▸ **Estratto del testo**
┄┄┄┄┄┄┄┄┄┄
Il primo problema non banale da affrontare è che non esiste un modo semplice per rilasciare una versione Linux di un software. E non esiste perché la gestione del software in Linux è frammentata quasi quanto le distribuzioni stesse. Ogni distribuzione vuole avere i propri repository, i propri strumenti di installazione, la propria politica di gestione delle librerie, ed ovviamente il proprio formato dei pacchetti. Fino a non molti anni fa quest'ultimo punto si risolveva rilasciando due versioni, una come pacchetto RPM (Red Hat e soci) e l'altra come pacchetto DEB (Debian, Ubuntu, etc.) Questo approccio lasciava comunque escluse alcune distribuzioni ma permetteva di coprire gran parte dell'universo Linux. Oggi la situazione è persino peggiore, tra Snap, Flatpack, AppImage e quant'altro, una società che volesse distribuire applicativi Linux mantenendo il controllo dei rilasci dovrebbe barcamenarsi tra un gran numero di formati diversi, tutti simili ma reciprocamente incompatibili. La stessa società invece può facilmente produrre un singolo installer con cui coprire le ultime tre o quattro versioni di Windows o di Mac OS.
┄┄┄┄┄┄┄┄┄┄
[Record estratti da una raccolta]
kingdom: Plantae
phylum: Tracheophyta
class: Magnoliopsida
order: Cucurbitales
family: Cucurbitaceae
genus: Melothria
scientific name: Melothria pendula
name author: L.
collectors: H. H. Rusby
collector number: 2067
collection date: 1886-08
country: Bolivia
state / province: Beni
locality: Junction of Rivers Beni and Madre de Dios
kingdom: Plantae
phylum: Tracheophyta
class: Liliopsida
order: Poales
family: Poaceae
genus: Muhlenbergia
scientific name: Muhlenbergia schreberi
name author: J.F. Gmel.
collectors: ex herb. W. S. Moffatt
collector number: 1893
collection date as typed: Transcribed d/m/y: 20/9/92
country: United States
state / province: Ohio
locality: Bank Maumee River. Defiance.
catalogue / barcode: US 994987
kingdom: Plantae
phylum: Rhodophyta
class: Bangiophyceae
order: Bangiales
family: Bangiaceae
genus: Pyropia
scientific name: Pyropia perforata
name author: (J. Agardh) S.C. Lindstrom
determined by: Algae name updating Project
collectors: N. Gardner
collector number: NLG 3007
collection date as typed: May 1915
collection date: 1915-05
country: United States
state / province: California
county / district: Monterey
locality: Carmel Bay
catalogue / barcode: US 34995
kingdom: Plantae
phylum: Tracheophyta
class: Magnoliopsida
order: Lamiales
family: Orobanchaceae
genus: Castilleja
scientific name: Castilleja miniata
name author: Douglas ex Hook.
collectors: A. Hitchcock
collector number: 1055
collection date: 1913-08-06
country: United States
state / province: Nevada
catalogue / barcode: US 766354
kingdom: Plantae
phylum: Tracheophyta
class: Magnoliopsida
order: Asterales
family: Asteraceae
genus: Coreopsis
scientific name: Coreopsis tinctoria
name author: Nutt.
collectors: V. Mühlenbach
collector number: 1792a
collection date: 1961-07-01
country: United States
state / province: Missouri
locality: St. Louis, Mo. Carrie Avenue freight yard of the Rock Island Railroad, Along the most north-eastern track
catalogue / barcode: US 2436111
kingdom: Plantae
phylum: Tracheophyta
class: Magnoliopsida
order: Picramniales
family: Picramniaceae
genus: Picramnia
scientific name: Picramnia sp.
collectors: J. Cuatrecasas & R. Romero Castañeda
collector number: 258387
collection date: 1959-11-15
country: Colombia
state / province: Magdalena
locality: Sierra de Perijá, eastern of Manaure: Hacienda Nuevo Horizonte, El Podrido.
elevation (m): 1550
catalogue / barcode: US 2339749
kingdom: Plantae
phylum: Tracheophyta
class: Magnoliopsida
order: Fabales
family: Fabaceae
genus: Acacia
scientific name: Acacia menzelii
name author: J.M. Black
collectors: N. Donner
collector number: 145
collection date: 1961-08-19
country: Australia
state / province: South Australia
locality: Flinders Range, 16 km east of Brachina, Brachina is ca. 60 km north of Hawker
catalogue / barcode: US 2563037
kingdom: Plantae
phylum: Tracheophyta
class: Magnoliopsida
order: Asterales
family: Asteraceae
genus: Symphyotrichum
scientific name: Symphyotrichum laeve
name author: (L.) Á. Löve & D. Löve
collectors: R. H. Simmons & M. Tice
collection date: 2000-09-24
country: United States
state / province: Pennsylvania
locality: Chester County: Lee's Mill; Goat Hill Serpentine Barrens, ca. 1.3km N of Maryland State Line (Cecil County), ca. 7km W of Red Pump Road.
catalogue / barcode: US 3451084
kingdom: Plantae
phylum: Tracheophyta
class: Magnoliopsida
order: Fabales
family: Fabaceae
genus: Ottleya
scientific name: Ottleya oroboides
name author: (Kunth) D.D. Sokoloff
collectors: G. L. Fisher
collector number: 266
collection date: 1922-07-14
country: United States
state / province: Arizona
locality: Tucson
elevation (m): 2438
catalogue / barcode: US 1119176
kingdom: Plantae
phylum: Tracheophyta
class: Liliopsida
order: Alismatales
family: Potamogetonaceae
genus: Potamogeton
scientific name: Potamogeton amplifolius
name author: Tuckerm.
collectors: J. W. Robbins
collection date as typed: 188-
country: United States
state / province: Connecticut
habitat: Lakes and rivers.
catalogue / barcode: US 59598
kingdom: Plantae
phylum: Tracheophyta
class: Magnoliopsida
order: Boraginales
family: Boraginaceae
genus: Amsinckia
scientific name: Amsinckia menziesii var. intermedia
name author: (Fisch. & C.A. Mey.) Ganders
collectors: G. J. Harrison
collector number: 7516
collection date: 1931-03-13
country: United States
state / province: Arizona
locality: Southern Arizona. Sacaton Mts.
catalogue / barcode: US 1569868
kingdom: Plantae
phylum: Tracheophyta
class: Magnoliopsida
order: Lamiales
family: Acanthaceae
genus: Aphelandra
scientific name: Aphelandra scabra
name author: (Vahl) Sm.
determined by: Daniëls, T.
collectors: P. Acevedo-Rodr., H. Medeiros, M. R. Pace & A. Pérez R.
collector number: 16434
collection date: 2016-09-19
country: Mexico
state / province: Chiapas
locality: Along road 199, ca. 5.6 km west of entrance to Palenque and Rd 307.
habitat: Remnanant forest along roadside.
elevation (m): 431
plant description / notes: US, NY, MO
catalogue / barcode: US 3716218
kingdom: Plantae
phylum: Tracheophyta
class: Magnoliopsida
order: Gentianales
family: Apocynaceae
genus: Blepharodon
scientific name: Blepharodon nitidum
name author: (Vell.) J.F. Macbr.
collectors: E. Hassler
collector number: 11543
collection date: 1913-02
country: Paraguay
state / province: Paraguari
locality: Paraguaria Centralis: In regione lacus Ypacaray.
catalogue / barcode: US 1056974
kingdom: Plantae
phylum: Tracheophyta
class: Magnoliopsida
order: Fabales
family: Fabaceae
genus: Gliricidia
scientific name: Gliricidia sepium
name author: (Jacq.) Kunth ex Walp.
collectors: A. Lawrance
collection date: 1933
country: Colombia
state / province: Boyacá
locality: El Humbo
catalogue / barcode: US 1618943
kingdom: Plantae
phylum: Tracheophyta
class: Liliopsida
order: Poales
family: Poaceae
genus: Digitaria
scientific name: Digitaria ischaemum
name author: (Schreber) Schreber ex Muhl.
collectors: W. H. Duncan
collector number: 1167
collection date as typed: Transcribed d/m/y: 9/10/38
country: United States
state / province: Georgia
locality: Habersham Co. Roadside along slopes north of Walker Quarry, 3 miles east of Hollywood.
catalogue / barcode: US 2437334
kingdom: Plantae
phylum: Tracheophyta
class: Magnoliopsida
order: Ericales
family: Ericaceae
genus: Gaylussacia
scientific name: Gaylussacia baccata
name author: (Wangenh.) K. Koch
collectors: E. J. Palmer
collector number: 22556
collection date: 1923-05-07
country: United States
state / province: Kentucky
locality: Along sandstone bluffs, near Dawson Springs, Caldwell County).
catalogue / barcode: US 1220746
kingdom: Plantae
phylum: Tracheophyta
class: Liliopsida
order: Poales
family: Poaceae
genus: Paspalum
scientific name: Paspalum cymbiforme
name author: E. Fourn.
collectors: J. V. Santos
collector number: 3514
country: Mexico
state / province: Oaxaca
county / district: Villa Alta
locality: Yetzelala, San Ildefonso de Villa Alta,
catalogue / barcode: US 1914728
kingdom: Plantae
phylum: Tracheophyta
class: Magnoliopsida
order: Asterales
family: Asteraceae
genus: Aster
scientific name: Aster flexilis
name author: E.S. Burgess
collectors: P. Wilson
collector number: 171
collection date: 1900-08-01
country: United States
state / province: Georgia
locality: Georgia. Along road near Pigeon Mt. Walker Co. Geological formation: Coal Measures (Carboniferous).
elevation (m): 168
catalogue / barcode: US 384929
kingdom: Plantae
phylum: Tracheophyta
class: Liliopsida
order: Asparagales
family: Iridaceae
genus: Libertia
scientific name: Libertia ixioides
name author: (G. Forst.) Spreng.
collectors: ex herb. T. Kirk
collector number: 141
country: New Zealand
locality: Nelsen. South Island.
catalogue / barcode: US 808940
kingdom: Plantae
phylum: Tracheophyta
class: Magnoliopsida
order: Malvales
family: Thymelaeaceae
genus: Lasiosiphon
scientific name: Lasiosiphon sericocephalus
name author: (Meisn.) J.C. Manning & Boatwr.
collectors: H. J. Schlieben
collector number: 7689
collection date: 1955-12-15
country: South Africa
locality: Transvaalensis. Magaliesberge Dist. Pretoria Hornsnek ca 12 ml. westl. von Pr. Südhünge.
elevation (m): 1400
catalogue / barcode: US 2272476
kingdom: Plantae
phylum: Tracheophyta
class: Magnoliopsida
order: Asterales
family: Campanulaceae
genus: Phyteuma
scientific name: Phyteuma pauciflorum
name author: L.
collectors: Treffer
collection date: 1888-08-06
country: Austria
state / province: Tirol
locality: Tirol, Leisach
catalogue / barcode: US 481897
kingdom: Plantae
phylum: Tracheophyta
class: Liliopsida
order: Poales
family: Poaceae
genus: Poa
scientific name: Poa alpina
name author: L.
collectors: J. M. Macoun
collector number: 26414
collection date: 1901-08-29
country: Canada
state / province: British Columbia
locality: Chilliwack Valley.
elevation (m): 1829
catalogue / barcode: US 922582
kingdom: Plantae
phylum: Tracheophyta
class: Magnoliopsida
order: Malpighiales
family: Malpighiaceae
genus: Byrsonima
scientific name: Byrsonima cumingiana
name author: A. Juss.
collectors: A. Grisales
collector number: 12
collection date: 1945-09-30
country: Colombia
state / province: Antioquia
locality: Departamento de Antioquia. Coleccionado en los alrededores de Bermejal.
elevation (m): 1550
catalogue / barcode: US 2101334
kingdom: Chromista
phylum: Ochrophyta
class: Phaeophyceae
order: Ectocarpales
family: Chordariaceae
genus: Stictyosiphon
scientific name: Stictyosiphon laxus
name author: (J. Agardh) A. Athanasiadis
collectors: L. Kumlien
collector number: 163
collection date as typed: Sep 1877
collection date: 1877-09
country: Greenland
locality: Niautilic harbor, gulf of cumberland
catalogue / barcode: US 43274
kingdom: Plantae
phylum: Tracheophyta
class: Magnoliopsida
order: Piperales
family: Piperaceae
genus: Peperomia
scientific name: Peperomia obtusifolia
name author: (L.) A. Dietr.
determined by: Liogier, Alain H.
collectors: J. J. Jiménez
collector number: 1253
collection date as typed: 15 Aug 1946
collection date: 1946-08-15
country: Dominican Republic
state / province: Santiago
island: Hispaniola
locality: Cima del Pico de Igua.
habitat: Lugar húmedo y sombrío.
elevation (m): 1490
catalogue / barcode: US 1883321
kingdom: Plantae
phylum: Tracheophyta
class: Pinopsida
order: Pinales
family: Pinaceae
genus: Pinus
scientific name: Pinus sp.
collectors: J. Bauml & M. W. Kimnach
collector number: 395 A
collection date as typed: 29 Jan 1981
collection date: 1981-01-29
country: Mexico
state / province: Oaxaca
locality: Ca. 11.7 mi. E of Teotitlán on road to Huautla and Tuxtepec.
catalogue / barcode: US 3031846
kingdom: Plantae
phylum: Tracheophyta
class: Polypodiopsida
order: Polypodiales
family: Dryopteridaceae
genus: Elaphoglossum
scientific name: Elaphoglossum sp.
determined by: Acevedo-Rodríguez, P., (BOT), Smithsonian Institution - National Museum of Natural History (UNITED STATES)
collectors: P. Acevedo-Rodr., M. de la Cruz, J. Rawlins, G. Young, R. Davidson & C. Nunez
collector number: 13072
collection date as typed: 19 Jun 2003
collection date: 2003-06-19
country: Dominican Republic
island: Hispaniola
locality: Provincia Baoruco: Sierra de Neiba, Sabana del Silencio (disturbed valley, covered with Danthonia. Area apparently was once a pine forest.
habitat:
┄┄┄┄┄┄┄┄┄┄
▸ **Cosa fare**
Riprendi il testo sul rilascio di software per Linux e proseguilo dopo la sua ultima frase.

▸ **La risposta**
Ma supponiamo ancora che Adobe voglia comunque seguire questa strada. Il secondo problema che dovrà affrontare riguarda l'integrazione con l'ambiente desktop. Mantenendosi sul generico è possibile creare applicazioni relativamente indipendenti dal desktop environment ma con il rischio di produrre risultati mediocri, scarsamente integrati nel flusso di lavoro e poco inclini a collaborare con le applicazioni di sistema. L'altra via è quella di sviluppare più varianti dell'applicazione ciascuna delle quali ottimizzata per un certo desktop environment. E qui si ritorna al punto precedente: bisogna supportare gli ambienti basati su QT e quelli basati su GTK, ma spesso non basta perché occorre anche prevedere diverse varianti a seconda della versione supportata delle diverse librerie (Cinnamon e Mate ad esempio per molto tempo hanno utilizzato rami differenti di GTK). Se poi si volesse dare supporto anche agli ambienti minori... beh, avete capito.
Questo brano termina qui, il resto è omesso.